9) We must be clear that working class men (as well as petty bourgeois and bourgeois men) gain material advantages from women’s oppression.
The organization and activity of working class women is the starting-point for change in this area within the working class, and we should support these initiatives even when they come up against the established interests of men.
A working class women’s perspective on many issues has to be heard and acted on for working class unity.
If chauvinism, male privilege, and other inequalities are not challenged, existing divisions in the working class will weaken and erode any class unity. The kind of unity based on a joint struggle against inequalities, however difficult to achieve, can only strengthen the common struggle of the working class to defend itself and its interests in both the short and long term.
10) These long term interests are building a communist society without class or patriarchy. This must be the aim of the socialist struggle.
While socialism is necessary for women’s liberation, the socialist revolution by itself is not sufficient. The struggle for women’s complete emancipation depends on the struggle for socialism, but it is not sub-ordinate to it. This is the case now, throughout socialist construction and beyond.
Socialization of domestic labour – if it is still only done by women or mainly by women, participation in a sex-segregated labour force, with correspondingly low wages, a double workload – but in another system, will not be liberating. Women’s current experience in our society is enough proof to argue that there must be socialization of domestic labour, women’s full participation in the labour force, and the sexual integration of both. ’Sexual integration’ implies that men take up emotional support for children and others on an ongoing basis, among more obvious things.

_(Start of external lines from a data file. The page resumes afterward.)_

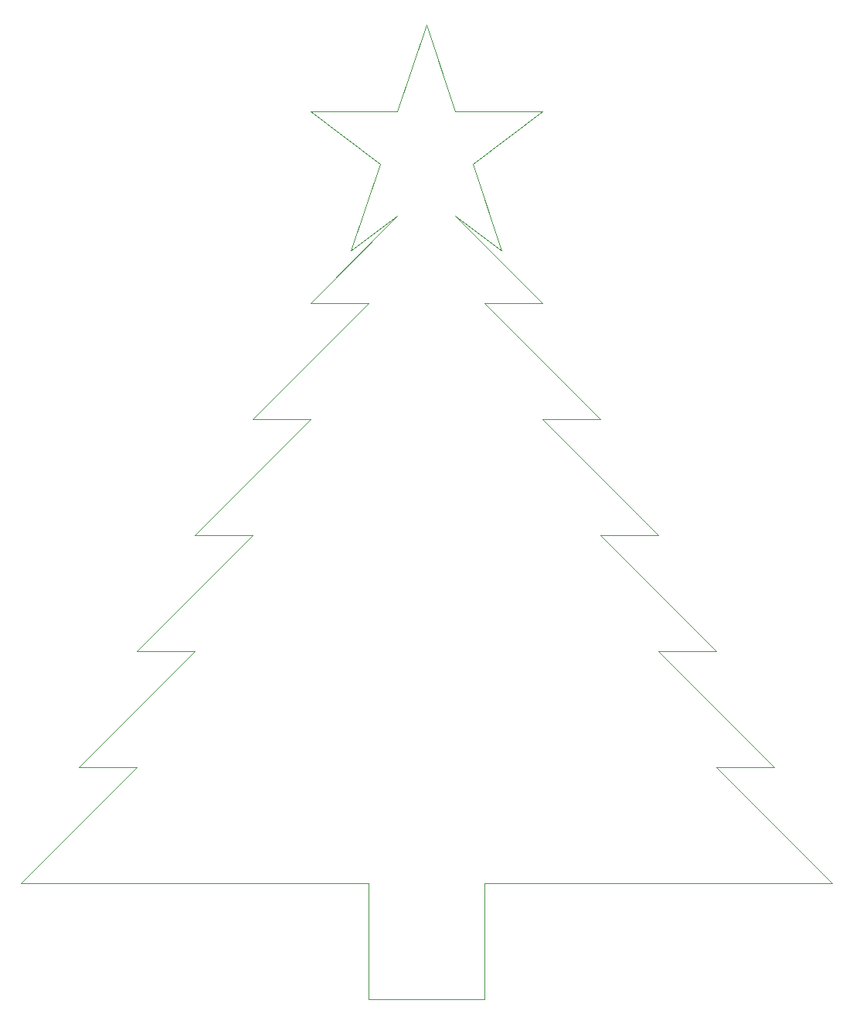
<source format=gbr>
G04 #@! TF.GenerationSoftware,KiCad,Pcbnew,5.0.1-33cea8e~68~ubuntu18.04.1*
G04 #@! TF.CreationDate,2018-11-21T15:29:58-05:00*
G04 #@! TF.ProjectId,Christmas_2018,4368726973746D61735F323031382E6B,A1*
G04 #@! TF.SameCoordinates,Original*
G04 #@! TF.FileFunction,Profile,NP*
%FSLAX46Y46*%
G04 Gerber Fmt 4.6, Leading zero omitted, Abs format (unit mm)*
G04 Created by KiCad (PCBNEW 5.0.1-33cea8e~68~ubuntu18.04.1) date Wed 21 Nov 2018 03:29:58 PM EST*
%MOMM*%
%LPD*%
G01*
G04 APERTURE LIST*
%ADD10C,0.100000*%
G04 APERTURE END LIST*
D10*
X138430000Y-41910000D02*
X141605000Y-51435000D01*
X146050000Y-36195000D02*
X138430000Y-41910000D01*
X136525000Y-36195000D02*
X146050000Y-36195000D01*
X133350000Y-26670000D02*
X136525000Y-36195000D01*
X130175000Y-36195000D02*
X133350000Y-26670000D01*
X120650000Y-36195000D02*
X130175000Y-36195000D01*
X128270000Y-41910000D02*
X120650000Y-36195000D01*
X125095000Y-51435000D02*
X128270000Y-41910000D01*
X136525000Y-47625000D02*
X141605000Y-51435000D01*
X130175000Y-47625000D02*
X125095000Y-51435000D01*
X177800000Y-120650000D02*
X139700000Y-120650000D01*
X165100000Y-107950000D02*
X177800000Y-120650000D01*
X171450000Y-107950000D02*
X165100000Y-107950000D01*
X158750000Y-95250000D02*
X171450000Y-107950000D01*
X165100000Y-95250000D02*
X158750000Y-95250000D01*
X152400000Y-82550000D02*
X165100000Y-95250000D01*
X158750000Y-82550000D02*
X152400000Y-82550000D01*
X146050000Y-69850000D02*
X158750000Y-82550000D01*
X152400000Y-69850000D02*
X146050000Y-69850000D01*
X139700000Y-57150000D02*
X152400000Y-69850000D01*
X146050000Y-57150000D02*
X139700000Y-57150000D01*
X136525000Y-47625000D02*
X146050000Y-57150000D01*
X139700000Y-133350000D02*
X139700000Y-120650000D01*
X127000000Y-133350000D02*
X139700000Y-133350000D01*
X127000000Y-120650000D02*
X127000000Y-133350000D01*
X88900000Y-120650000D02*
X127000000Y-120650000D01*
X101600000Y-107950000D02*
X88900000Y-120650000D01*
X95250000Y-107950000D02*
X101600000Y-107950000D01*
X107950000Y-95250000D02*
X95250000Y-107950000D01*
X101600000Y-95250000D02*
X107950000Y-95250000D01*
X114300000Y-82550000D02*
X101600000Y-95250000D01*
X107950000Y-82550000D02*
X114300000Y-82550000D01*
X120650000Y-69850000D02*
X107950000Y-82550000D01*
X114300000Y-69850000D02*
X120650000Y-69850000D01*
X127000000Y-57150000D02*
X114300000Y-69850000D01*
X120650000Y-57150000D02*
X127000000Y-57150000D01*
X130175000Y-47625000D02*
X120650000Y-57150000D01*
M02*

</source>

Under socialism special measures will be needed to combat patriarchy, but the privileges, prejudices, and divisions left over from capitalism will not disappear overnight.
11) Wherever we (women and men) work, in all movements and milieus, issues and demands related to women’s liberation must be taken up. This implies organized struggles against chauvinism and male privilege, changes in how things are done to take into account the specific conditions of women’s oppression, and policies of affirmative action for women (especially working class women).
Wherever women are fighting for their rights (and the consciously feminist organizations are only one part of this women’s movement), we need to develop an internationalist and working class women’s perspective on the struggle for women’s liberation, to raise broader political issues and how they affect women (and men), and to give our greatest attention In the struggles of working class women. We must also support an autonomous women’s movement.
Wherever we work, we must support women organizing themselves to fight for their rights. This includes women’s caucuses, committees, and collectives within all movements and organizations (including ours).
The view that working class women’s struggle for their complete emancipation will mean the emancipation of all women can remain a stated “belief’, unless we give high priority (and find ways to work among the most oppressed and least privileged people in this society – the majority of whom are women.
12) Within our ranks we shouldn’t be afraid to experiment with different ways of organizing so women have a strong voice that will be heard and acted on. We should look at the experience of different mass organizations and socialist organizations like Movimiento Communista.
If views, stands, and actions taken are fed into the larger collective for debate, discussion, and resolution then it will be possible for women and men to continue to work together in the same organization – an organization that is committed in words and practice to the struggle for women’s liberation.